Отрывок:
================

Особое сочетание германских и галло–романских элементов в населении северной Франции обусловило болезненный, но верный путь к слиянию и объединению сил нации и позволило ей достичь высот скромных, но достаточных, чтобы вызвать симпатию двух других центров европейской цивилизации. То, чего не было у Германии и что было в избытке в Италии, Франция имела в ограниченной мере; с другой стороны, черты, унаследованные от тевтонской природы, весьма ослабленные во французской нации, восхищали жителей Юга, которые их наверняка бы не приняли, если бы они были более полными. Такая умеренность вызвала большое уважение к французскому языку и у северных, и у южных народов XII и XIII вв.: как в Кельне, так и в Милане. Пока миннезингеры переводили наши романы и поэмы, Брунетто Латини, учитель Данте, писал по–французски, так же как и редакторы мемуаров венецианца Марко Поло. Они считали, что только наш язык способен распространить по всей Европе новые знания. В это время парижские школы привлекали к себе ученых людей и пытливые умы со всех стран. Таким образом, феодальная эпоха стала для Франции, находящейся за Сеной, эпохой славы и морального величия, которых не может затмить этнический беспорядок.
Но расширение королевства первых Валуа на юг, усиливая роль галло–романского элемента, привело в XIV в. к большой войне, которая в тени английских войн была снова развязана против германизированных элементов [417]
. Феодальные законы все больше ужесточали контроль королевской власти над землевладельцами и уменьшали их права, т. е. страна все больше «романизировалась». Общественные нравы, развиваясь в том же направлении, в конечном счете, нанесли сокрушительный удар по рыцарству, использовав в качестве оружия идеи, которые сами рыцари раньше проповедовали в отношении чести.Понятие чести существовало у арийских народов, а у англичан и даже у немцев оно трансформировалось в теорию обязанности, которая хорошо согласовывалась с достоинством свободного воина. Очевидно, под словом «честь» и благородный гражданин империи, и лавочник эпохи Тюдоров понимали высокую обязанность оберегать свои личные интересы от посягательств сверху. И речь не шла об обязанности приносить их в жертву кому бы то ни было. Напротив, французский дворянин сознавал, что строгие правила чести заставляют его жертвовать всем ради короля: своим имуществом, своей свободой, своими близкими и даже жизнью. Для него в такой абсолютной преданности заключался идеал благородства, а поскольку он был благородного происхождения, он достойно воспринимал любые действия власти. Эта доктрина, как и все доктрины, возведенные в абсолют, конечно, не была лишена красоты и величия. Ее украшала высшая храбрость, которая, впрочем, была чем‑то вроде германского налета на имперских идеях. Ее источник можно найти в семитских понятиях, и, приняв ее, французская знать вынуждена была оказаться в положении, близком к рабству.

================

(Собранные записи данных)
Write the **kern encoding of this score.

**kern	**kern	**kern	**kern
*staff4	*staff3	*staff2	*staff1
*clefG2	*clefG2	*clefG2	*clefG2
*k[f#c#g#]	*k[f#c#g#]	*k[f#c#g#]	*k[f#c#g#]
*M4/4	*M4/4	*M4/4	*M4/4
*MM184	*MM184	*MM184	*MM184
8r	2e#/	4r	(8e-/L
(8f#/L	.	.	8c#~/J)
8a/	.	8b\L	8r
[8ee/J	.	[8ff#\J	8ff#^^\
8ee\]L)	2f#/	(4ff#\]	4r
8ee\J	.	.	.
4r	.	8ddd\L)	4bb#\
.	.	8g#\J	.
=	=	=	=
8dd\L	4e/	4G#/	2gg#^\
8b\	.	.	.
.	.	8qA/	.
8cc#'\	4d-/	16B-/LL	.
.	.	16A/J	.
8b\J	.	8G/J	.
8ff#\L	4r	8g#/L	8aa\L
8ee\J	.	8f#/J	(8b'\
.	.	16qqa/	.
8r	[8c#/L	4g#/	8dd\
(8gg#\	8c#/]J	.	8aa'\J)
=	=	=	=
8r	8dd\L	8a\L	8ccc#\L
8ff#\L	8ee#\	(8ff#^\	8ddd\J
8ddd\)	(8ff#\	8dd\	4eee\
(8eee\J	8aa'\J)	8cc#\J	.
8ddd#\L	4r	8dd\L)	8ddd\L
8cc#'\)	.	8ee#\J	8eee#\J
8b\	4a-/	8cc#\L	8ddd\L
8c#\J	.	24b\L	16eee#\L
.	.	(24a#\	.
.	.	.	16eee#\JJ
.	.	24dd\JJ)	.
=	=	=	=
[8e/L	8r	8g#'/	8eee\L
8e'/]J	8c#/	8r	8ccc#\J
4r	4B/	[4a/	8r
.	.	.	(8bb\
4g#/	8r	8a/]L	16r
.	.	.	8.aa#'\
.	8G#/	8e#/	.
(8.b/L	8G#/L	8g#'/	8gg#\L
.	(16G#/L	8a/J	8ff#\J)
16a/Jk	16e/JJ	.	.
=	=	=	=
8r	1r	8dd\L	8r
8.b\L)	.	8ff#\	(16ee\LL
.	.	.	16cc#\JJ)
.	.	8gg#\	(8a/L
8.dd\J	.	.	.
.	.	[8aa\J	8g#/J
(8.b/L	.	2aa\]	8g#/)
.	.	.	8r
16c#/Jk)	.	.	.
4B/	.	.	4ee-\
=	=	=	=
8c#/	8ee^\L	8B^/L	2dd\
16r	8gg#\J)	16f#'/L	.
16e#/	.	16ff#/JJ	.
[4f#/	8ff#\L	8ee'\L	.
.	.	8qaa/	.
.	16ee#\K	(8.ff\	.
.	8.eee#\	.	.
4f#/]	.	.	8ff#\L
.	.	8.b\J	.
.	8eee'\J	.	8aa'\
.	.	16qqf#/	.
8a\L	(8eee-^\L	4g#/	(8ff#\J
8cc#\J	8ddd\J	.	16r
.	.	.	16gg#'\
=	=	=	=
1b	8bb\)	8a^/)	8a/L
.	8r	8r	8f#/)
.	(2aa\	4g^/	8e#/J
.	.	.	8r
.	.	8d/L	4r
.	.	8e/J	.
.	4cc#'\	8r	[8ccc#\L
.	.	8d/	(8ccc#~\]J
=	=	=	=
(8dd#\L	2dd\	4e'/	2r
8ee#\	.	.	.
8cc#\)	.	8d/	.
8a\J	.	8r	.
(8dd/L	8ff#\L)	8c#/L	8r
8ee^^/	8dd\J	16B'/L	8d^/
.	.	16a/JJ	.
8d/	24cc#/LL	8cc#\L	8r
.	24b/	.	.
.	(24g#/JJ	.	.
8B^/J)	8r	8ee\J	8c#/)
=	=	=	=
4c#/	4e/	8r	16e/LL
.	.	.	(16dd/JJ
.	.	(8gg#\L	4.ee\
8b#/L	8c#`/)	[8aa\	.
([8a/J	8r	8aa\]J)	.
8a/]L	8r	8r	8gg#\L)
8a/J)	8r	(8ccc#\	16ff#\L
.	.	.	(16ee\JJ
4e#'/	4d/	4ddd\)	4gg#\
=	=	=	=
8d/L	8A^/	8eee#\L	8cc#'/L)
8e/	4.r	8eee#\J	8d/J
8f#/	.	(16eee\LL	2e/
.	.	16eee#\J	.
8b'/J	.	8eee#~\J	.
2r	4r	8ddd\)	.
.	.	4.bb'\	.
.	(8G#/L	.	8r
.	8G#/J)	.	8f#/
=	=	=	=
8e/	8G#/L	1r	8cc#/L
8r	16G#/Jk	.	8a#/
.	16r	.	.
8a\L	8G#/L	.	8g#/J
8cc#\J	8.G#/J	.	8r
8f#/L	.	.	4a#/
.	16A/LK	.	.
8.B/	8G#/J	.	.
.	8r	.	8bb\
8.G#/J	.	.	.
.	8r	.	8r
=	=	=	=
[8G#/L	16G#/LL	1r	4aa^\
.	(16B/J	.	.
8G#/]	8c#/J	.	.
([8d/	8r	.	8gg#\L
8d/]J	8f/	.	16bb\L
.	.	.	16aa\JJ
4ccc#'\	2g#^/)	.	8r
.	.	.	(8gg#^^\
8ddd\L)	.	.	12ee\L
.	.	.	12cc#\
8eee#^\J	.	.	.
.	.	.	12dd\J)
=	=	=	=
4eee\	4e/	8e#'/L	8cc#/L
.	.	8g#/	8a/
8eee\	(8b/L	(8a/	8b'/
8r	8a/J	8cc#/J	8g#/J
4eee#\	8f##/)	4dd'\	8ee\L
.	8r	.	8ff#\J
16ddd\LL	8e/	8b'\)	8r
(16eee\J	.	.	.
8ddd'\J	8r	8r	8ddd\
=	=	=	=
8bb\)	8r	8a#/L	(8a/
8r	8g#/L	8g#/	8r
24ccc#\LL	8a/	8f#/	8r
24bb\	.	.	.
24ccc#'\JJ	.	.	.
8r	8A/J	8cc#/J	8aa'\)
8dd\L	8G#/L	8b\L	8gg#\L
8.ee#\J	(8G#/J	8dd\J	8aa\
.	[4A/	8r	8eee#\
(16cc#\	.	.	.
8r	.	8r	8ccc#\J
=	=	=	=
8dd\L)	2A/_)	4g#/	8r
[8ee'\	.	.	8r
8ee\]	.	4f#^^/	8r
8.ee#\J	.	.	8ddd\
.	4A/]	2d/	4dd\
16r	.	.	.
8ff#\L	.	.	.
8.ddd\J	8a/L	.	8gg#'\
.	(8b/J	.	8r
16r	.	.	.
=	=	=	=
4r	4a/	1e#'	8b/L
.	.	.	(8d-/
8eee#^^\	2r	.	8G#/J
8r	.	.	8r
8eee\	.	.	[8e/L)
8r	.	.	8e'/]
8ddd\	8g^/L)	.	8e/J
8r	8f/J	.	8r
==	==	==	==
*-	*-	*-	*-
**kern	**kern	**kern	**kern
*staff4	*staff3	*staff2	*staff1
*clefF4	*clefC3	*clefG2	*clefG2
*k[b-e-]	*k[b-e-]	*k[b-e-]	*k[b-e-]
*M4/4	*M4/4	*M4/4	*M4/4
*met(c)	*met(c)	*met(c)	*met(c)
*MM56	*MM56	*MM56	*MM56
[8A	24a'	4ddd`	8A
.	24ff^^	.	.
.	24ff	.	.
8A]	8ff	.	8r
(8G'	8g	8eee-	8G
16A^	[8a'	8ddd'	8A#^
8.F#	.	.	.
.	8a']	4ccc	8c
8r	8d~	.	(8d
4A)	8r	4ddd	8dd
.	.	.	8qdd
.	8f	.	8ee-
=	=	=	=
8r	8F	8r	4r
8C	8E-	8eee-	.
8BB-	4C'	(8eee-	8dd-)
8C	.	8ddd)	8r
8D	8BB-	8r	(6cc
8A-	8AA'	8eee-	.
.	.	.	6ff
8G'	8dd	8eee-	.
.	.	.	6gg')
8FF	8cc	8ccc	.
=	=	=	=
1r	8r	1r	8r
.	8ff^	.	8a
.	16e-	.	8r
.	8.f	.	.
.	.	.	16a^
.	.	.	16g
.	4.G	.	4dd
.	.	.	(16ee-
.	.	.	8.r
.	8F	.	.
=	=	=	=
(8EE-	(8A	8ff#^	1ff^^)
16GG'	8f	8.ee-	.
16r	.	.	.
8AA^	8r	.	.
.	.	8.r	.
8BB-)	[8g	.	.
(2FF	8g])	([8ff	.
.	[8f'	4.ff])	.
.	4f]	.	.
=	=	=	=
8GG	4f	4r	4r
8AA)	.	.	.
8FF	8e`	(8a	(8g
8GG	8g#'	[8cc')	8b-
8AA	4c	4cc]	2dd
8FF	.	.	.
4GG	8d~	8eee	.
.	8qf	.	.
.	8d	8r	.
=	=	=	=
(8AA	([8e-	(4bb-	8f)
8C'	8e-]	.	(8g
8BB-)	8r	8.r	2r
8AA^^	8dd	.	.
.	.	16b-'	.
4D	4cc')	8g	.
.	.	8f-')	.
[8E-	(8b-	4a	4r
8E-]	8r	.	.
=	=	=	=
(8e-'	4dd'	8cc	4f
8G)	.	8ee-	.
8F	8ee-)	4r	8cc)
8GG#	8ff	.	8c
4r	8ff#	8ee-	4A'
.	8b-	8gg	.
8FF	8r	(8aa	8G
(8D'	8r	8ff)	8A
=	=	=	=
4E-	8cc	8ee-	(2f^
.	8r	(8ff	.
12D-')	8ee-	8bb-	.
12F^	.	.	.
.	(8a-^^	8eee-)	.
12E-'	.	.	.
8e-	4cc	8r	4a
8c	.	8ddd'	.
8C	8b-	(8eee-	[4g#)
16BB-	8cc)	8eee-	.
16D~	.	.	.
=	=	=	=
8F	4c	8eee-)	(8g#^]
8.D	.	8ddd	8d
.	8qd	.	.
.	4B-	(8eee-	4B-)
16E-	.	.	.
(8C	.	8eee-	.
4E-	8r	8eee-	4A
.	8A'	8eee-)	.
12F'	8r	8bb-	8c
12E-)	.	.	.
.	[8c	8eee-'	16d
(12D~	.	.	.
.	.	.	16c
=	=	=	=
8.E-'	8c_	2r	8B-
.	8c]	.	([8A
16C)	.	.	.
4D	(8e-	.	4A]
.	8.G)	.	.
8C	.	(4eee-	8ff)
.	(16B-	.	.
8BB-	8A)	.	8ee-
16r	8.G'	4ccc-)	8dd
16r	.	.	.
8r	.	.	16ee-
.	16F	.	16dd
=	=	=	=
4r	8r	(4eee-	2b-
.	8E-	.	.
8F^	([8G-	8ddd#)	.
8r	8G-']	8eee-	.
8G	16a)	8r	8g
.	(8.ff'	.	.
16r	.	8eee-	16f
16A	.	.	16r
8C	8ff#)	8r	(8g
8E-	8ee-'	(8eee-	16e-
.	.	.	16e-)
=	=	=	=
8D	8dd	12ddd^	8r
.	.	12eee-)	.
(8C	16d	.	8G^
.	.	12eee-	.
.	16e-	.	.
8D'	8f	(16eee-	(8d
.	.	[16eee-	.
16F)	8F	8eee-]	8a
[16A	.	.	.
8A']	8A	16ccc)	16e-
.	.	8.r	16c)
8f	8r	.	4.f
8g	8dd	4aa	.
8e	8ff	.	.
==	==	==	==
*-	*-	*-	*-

================

Задание:
Перескажите кратко в виде списка абзац отрывка, начинающийся словами «Особое сочетание германских», сохранив его основные факты.

Ответ:
- Сочетание германских и галло-романских элементов в населении северной Франции привело нацию к слиянию и объединению сил. Оно позволило ей достичь скромных, но достаточных высот, чтобы вызвать симпатию Германии и Италии.
- Германские черты во французах были сильно ослаблены. Поэтому они восхищали жителей Юга, которые не приняли бы их в более полном виде.
- Эта умеренность вызвала в XII–XIII вв. большое уважение к французскому языку и на севере, и на юге, от Кельна до Милана.
- Миннезингеры переводили французские романы и поэмы. Брунетто Латини, учитель Данте, и редакторы мемуаров Марко Поло писали по-французски, считая, что только этот язык способен распространить новые знания по Европе.
- Парижские школы привлекали учёных и пытливых людей со всех стран.
- Феодальная эпоха стала для Франции за Сеной эпохой славы и морального величия.